● **Exercise**:
Count the lines in the following data that include "hand". Please write only the number.

● **Materials provided**:
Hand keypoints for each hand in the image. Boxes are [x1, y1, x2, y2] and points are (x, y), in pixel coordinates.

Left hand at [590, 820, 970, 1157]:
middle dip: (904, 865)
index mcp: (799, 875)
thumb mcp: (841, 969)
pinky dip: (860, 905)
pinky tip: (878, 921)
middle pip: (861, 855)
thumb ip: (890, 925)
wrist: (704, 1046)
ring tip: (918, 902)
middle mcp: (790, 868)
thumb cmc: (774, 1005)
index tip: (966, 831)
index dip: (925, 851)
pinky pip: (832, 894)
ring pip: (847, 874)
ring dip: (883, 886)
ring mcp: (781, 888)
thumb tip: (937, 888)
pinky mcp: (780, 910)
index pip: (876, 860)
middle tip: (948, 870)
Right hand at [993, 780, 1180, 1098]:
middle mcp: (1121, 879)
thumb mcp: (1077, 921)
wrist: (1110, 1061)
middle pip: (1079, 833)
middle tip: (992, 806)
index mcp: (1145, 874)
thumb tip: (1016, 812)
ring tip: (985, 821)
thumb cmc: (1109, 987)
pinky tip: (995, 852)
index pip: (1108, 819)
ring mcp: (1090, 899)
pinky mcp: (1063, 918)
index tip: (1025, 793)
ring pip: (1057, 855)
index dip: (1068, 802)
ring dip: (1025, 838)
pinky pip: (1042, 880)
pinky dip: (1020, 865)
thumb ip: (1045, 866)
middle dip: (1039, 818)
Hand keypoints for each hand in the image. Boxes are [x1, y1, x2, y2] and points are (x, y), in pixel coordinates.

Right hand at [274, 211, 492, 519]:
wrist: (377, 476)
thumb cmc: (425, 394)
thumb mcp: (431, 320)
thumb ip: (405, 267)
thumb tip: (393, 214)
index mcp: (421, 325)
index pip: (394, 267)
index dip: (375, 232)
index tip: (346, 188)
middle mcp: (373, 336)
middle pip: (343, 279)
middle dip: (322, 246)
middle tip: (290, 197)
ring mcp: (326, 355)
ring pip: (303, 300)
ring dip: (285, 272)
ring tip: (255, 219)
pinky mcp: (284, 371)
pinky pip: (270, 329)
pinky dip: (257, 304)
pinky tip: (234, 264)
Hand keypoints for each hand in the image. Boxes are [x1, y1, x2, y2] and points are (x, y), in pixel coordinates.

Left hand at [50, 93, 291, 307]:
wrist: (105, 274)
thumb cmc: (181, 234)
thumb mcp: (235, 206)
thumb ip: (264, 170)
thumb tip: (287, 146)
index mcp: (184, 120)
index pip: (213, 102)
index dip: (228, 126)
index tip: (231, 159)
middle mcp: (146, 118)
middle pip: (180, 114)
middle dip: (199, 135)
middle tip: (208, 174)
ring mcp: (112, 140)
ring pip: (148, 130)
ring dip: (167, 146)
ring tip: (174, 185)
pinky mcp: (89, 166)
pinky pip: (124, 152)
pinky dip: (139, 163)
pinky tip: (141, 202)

● **Task response**:
7